ABOUT THIS EXERCISE
Reproduce the log shipping forum thread below word for word, from start to finish.

READING PASSAGE
•••
December 18, 2013 at 2:53 am
I have log shipping set up to update two secondary databases, one on our backup server here in the UK and one on a server in our US office.
I have just noticed that the restore job on the UK one failed since the 6th of December. The US database is fine and up to date.
The database is very large and takes an eternity to copy across, I am talking maybe 24 hours, especially to the US.
I wondered whether, to avoid that copy, I could switch off log shipping, wait until the restore jobs in the US are up to date, then use that database as the secondary on that server as it should be identical to the live one, when I restart log shipping.
I know that I will have to backup the live database and restore it to the backup server here but that does not take quite so long.
Any thoughts would be appreciated.
regards
Ron
December 18, 2013 at 6:31 am
I'm not sure I follow 100%.
You have a primary db (somewhere) and two secondary's (US & UK). The UK restore has failed for some reason you don't mention whilst the US is working.
You shouldn't need to touch the US secondary at all.
What error have you got on the UK secondary? Missing log or corrupt log file?
December 18, 2013 at 6:43 am
I am not sure why the restore job on the UK backup originally failed but it was on the 6th December. I have not been able to find any information on that as it does not go back that far in the job history.
The message we get now when it fails is that it cannot find a log file old enough to restore. We drop the log files after 7 days so there will not be one for the date/time it was last restored.
The restore job on the US server never failed so the database there is fine and up to date.
I wondered whether I can disable the backup job on the live server here and the copy and restore jobs on the UK backup then copy the database from the live server, restore it on the backup server then enable the jobs again. It sounds to me that it would work, just looking for confirmation.
Thank you for replying.
regards
Ron
December 18, 2013 at 6:52 am
You would have to copy a more recent full backup from the live server and restore using NORECOVERY, that should work. There no way of copying DB files and attaching them in a recovering state.
•••
DATA EXCERPT
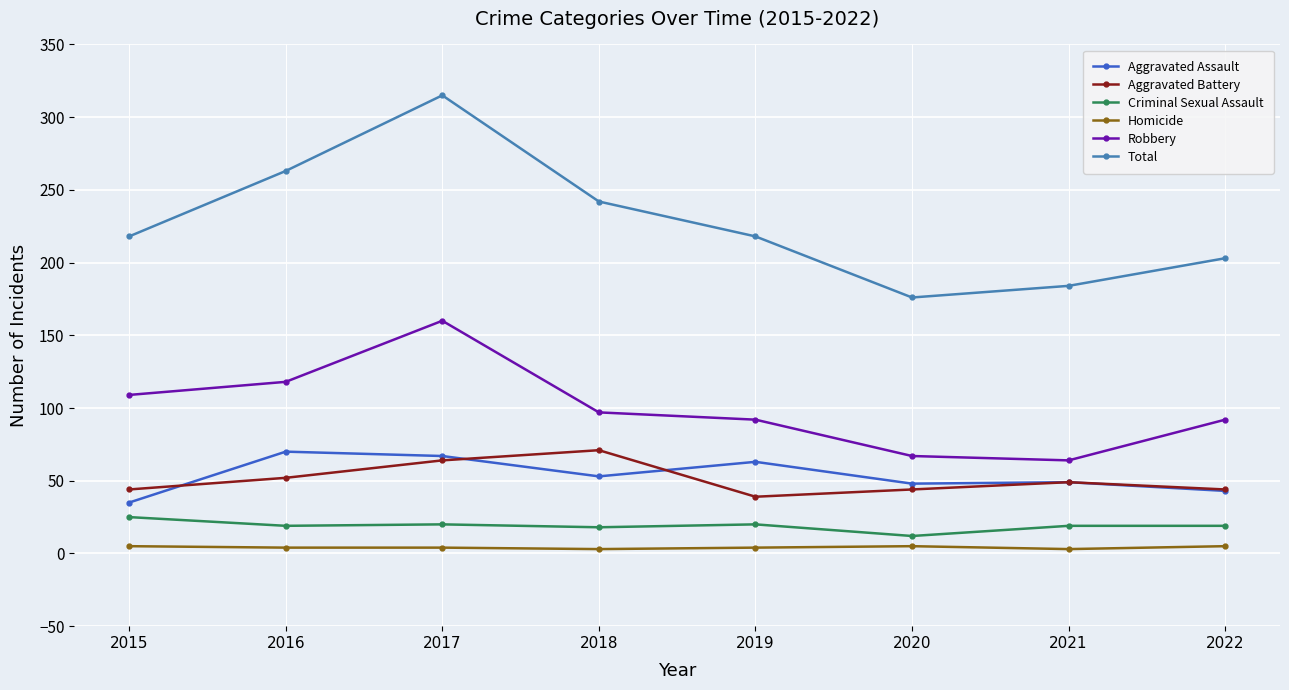

Which label corresponds to the largest value in the chart?

2017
•••
ANSWER FOR THE TASK
December 18, 2013 at 2:53 am
I have log shipping set up to update two secondary databases, one on our backup server here in the UK and one on a server in our US office.
I have just noticed that the restore job on the UK one failed since the 6th of December. The US database is fine and up to date.
The database is very large and takes an eternity to copy across, I am talking maybe 24 hours, especially to the US.
I wondered whether, to avoid that copy, I could switch off log shipping, wait until the restore jobs in the US are up to date, then use that database as the secondary on that server as it should be identical to the live one, when I restart log shipping.
I know that I will have to backup the live database and restore it to the backup server here but that does not take quite so long.
Any thoughts would be appreciated.
regards
Ron
December 18, 2013 at 6:31 am
I'm not sure I follow 100%.
You have a primary db (somewhere) and two secondary's (US & UK). The UK restore has failed for some reason you don't mention whilst the US is working.
You shouldn't need to touch the US secondary at all.
What error have you got on the UK secondary? Missing log or corrupt log file?
December 18, 2013 at 6:43 am
I am not sure why the restore job on the UK backup originally failed but it was on the 6th December. I have not been able to find any information on that as it does not go back that far in the job history.
The message we get now when it fails is that it cannot find a log file old enough to restore. We drop the log files after 7 days so there will not be one for the date/time it was last restored.
The restore job on the US server never failed so the database there is fine and up to date.
I wondered whether I can disable the backup job on the live server here and the copy and restore jobs on the UK backup then copy the database from the live server, restore it on the backup server then enable the jobs again. It sounds to me that it would work, just looking for confirmation.
Thank you for replying.
regards
Ron
December 18, 2013 at 6:52 am
You would have to copy a more recent full backup from the live server and restore using NORECOVERY, that should work. There no way of copying DB files and attaching them in a recovering state.